Using the following code, I am implementing a global self-attention for sparse
input using Minkowski_Engine
. I am getting a bit worse result than the model without attention and wonder why this happened. Typically since in the last line of the code I have used a skip connection, I am expecting the result should be the same as without attention in the worst case, but actually, it is not.
First I pass the input through linear functions and create query
, key
and value
. Then I multiply the query
and key
to generate the attention map and finally I project the attention weights to the value.
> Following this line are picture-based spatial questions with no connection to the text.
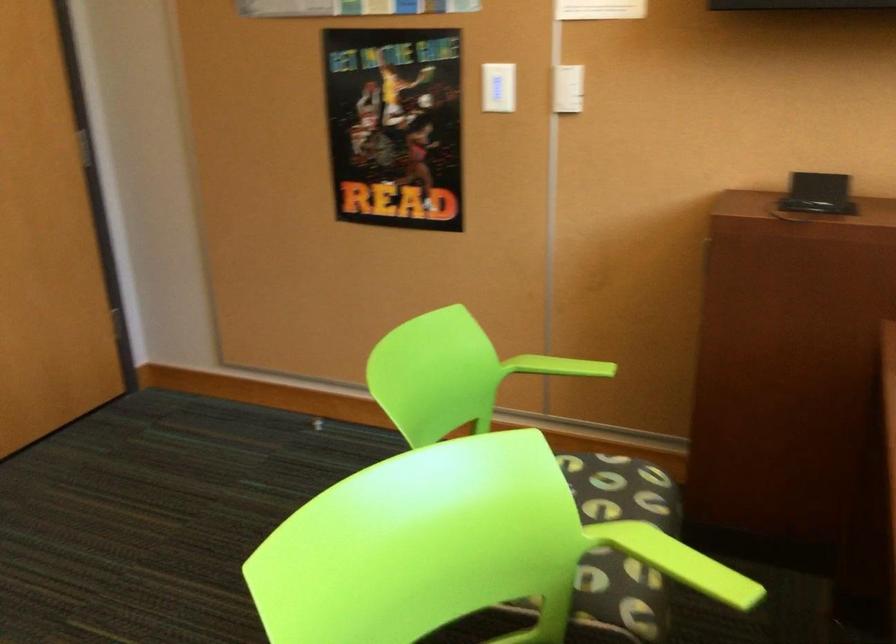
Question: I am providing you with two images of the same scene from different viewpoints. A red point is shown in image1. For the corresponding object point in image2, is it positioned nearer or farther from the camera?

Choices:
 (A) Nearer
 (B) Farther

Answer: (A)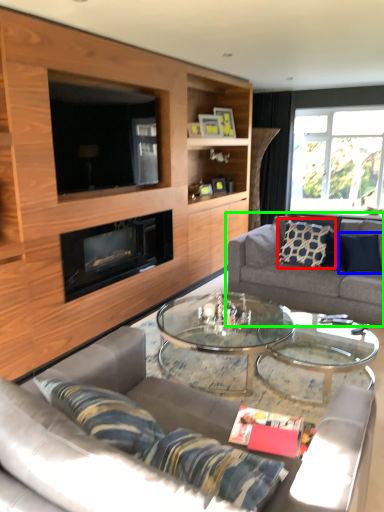
Question: Which is nearer to the pillow (highlighted by a red box)? pillow (highlighted by a blue box) or studio couch (highlighted by a green box).

Choices:
 (A) pillow
 (B) studio couch

Answer: (B)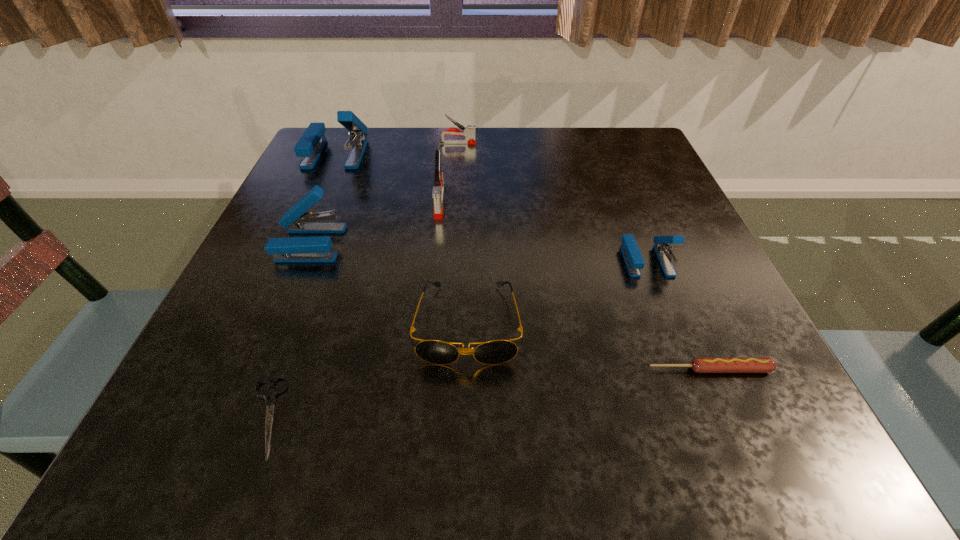
In the image, there is a desktop. Where is `vacant space at the right edge`? vacant space at the right edge is located at coordinates (678, 205).

Locate an element on the screen. The height and width of the screenshot is (540, 960). vacant area at the far left corner of the desktop is located at coordinates (348, 172).

Where is `free space at the far right corner of the desktop`? free space at the far right corner of the desktop is located at coordinates (614, 147).

The height and width of the screenshot is (540, 960). I want to click on vacant space at the near right corner of the desktop, so click(x=744, y=412).

Where is `free point between the sausage and the third farthest object`? The height and width of the screenshot is (540, 960). free point between the sausage and the third farthest object is located at coordinates (575, 286).

Locate an element on the screen. This screenshot has width=960, height=540. vacant space that is in between the bigger gray stapler and the second biggest blue stapler is located at coordinates (375, 222).

You are a GUI agent. You are given a task and a screenshot of the screen. Output one action in this format:
    pyautogui.click(x=<x>, y=<y>)
    Task: Click on the blank region between the third shortest object and the farther gray stapler
    This screenshot has width=960, height=540.
    Given the screenshot: What is the action you would take?
    pyautogui.click(x=463, y=233)

Locate an element on the screen. This screenshot has height=540, width=960. free spot between the bigger gray stapler and the second biggest blue stapler is located at coordinates (375, 222).

Where is `free area in between the sunglasses and the shears`? The width and height of the screenshot is (960, 540). free area in between the sunglasses and the shears is located at coordinates (366, 369).

Identify the location of vacant point located between the rightmost blue stapler and the farther gray stapler. The height and width of the screenshot is (540, 960). (552, 202).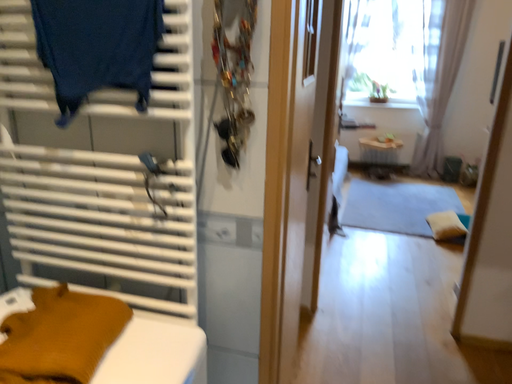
What I am doing wrong in the code?
class SelfAttention(nn.Module):
""" Self attention Model"""
def __init__(self, in_dim):
super(SelfAttention, self).__init__()
self.linear_query = ME.MinkowskiLinear(in_dim, in_dim)
self.linear_key = ME.MinkowskiLinear(in_dim, in_dim)
self.linear_value = ME.MinkowskiLinear(in_dim, in_dim)
self.pooling = ME.MinkowskiGlobalPooling()
self.normalized = nn.Softmax(dim=-1)
def forward(self, x):
identity = x
Q = self.linear_query(x)
K = self.pooling(x)
K = self.linear_key(K)
V = self.pooling(x)
V = self.linear_value(V)
K_feat_t = K.features.T
# KT = ME.SparseTensor(features=K_feat_t, device = a.device, coordinate_map_key=a.coordinate_map_key, coordinate_manager=a.coordinate_manager)
attmap = torch.matmul(Q.F, K_feat_t)/(math.sqrt(Q.F.size(1)))
out = self.normalized(attmap)
out = torch.matmul(out, V.F)
out = ME.SparseTensor(features=out, tensor_stride=x.tensor_stride, device = x.device, coordinate_map_key=x.coordinate_map_key, coordinate_manager=x.coordinate_manager)
out = out + identity
return out